■ Exercises to complete
1. Using the story about Mom's coffee cup, answer each question below on its own line, marked (a), (b), (c).
(a) What word is printed on the cup?
(b) What reason does Mom give for wanting a whole set?
(c) The next morning, what was Mom drinking her coffee from?
2. Extend the story about Mom's coffee cup, picking up right after its final line.
[Text for analysis]
Last month Mom found a coffee cup she liked in a catalogue and asked me to send for it for her. It says “Courage” on it.  She loves it and keeps saying how much she would like to have a whole set. I have a ton of coffee cups and that cup is always there for her. She uses it for her coffee every day. I tell her that and ask why she needs a whole set.

“So I can take them home with me.”

“You are home, Mom,” I said. 

She was showing this cup to my sister when she came to visit last week. Again, she mentioned that she’d like to have several more. My sister agreed that it was a nice cup.

The next morning, I came downstairs and my sister and Mom were having coffee and Mom was drinking out of a different cup. I looked in the cabinet and didn’t see her Courage cup anywhere.

“Mom, where’s your coffee cup?”

“I don’t know,” she said. “I’ve looked everywhere.”
[/Text for analysis]
[Data]
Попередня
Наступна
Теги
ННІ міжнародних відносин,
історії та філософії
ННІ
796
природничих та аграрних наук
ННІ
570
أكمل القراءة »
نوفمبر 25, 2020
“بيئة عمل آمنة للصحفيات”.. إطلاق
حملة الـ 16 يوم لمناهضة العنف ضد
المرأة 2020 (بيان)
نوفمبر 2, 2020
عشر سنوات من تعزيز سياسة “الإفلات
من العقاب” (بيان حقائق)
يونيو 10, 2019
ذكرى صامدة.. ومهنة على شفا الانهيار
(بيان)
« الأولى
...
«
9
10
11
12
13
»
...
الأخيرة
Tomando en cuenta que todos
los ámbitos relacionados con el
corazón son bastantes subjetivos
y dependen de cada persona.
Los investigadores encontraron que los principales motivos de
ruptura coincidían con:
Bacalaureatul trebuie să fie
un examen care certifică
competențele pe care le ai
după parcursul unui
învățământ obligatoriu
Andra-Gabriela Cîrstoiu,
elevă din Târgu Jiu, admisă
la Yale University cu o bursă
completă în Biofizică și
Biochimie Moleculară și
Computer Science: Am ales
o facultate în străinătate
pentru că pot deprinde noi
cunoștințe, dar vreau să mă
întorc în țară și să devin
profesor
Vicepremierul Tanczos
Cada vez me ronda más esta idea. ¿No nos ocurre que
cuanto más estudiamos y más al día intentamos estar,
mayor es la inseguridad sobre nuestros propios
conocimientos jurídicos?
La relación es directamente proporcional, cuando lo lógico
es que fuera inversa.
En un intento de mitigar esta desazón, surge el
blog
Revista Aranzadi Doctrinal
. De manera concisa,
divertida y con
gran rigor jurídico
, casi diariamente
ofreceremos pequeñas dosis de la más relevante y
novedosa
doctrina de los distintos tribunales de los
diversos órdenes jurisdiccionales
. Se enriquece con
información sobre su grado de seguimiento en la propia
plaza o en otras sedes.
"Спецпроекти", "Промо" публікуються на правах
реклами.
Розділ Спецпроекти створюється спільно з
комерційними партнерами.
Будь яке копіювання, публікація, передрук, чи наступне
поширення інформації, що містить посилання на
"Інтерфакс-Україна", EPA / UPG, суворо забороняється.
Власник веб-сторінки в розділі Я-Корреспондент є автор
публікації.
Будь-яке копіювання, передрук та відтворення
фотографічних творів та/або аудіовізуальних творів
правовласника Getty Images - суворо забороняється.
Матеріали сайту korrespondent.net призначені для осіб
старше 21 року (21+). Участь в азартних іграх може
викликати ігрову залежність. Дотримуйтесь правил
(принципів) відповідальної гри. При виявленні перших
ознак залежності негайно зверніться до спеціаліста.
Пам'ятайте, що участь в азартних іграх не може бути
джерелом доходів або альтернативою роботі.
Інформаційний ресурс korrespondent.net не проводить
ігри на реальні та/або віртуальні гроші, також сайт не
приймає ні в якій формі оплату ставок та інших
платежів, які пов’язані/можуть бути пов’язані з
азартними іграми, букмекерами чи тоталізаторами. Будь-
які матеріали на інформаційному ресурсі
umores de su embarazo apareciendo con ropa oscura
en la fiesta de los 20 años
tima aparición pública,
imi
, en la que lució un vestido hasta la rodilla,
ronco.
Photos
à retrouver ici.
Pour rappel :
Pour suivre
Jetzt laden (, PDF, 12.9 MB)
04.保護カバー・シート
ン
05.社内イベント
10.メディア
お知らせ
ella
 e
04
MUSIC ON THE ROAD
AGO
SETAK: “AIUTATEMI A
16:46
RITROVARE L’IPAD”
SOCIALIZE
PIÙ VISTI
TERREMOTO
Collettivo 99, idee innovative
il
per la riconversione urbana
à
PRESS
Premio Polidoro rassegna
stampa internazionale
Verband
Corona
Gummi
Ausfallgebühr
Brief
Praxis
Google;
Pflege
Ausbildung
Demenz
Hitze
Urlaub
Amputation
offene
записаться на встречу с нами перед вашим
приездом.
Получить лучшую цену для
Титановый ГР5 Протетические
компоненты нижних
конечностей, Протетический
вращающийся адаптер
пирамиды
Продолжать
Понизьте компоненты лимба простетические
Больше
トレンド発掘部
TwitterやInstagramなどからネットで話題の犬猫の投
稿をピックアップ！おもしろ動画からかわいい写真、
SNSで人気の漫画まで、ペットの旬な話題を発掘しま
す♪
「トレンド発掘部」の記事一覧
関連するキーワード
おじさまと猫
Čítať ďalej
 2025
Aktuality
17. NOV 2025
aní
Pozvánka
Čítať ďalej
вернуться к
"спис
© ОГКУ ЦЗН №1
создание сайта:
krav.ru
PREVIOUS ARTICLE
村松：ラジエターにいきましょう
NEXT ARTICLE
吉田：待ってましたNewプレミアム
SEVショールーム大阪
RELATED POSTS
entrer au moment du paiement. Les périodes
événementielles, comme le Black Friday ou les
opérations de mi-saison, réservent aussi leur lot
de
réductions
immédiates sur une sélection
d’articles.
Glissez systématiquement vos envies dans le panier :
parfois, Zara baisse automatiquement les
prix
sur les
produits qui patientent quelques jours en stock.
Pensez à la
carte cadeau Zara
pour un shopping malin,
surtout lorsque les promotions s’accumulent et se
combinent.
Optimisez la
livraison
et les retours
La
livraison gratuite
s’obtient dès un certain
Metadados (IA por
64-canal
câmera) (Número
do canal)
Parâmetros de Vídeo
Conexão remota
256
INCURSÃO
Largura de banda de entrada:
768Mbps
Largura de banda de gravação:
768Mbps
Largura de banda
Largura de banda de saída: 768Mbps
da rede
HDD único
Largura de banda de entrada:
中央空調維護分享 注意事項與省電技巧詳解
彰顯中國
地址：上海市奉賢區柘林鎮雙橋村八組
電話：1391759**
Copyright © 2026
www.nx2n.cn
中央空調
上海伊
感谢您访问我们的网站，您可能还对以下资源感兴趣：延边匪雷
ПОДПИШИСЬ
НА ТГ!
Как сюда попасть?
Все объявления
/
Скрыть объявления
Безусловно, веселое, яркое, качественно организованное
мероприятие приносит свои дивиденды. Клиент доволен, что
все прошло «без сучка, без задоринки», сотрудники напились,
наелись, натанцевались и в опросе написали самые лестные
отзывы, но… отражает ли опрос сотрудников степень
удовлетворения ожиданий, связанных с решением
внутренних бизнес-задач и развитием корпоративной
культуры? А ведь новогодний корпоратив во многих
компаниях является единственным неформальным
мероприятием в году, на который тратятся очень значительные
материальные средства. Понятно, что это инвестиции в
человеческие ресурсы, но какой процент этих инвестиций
[/Data]
■ Exercise results
1.
(a) "Courage"
(b) "So I can take them home with me."
(c) A different cup

2.
When Mom got in the shower I told my sister to follow me into Mom’s room. I told her I knew that cup was in there somewhere.  I checked the dresser drawers and Kendra looked around the bedside table.  Sure, enough, she found it. Mom had wrapped it up in two different hats she wears, the cup wrapped in one hat and then those wrapped in another hat.  Who knows what her reason was. I told my sister maybe she was afraid you’d leave with it, or maybe she thought if she lost it, I’d go ahead and get her another one. I put it back out on the counter and when she finished her shower she was drinking from it again.

A few days later, she and I were doing the morning dishes and she mentioned having more of those cups and I asked her, as I dried her favorite cup, “do you feel like you need extra courage, Mom?”

She said, “no….not so much anymore.”

 

I guess I’ll get her three more for Mother’s Day.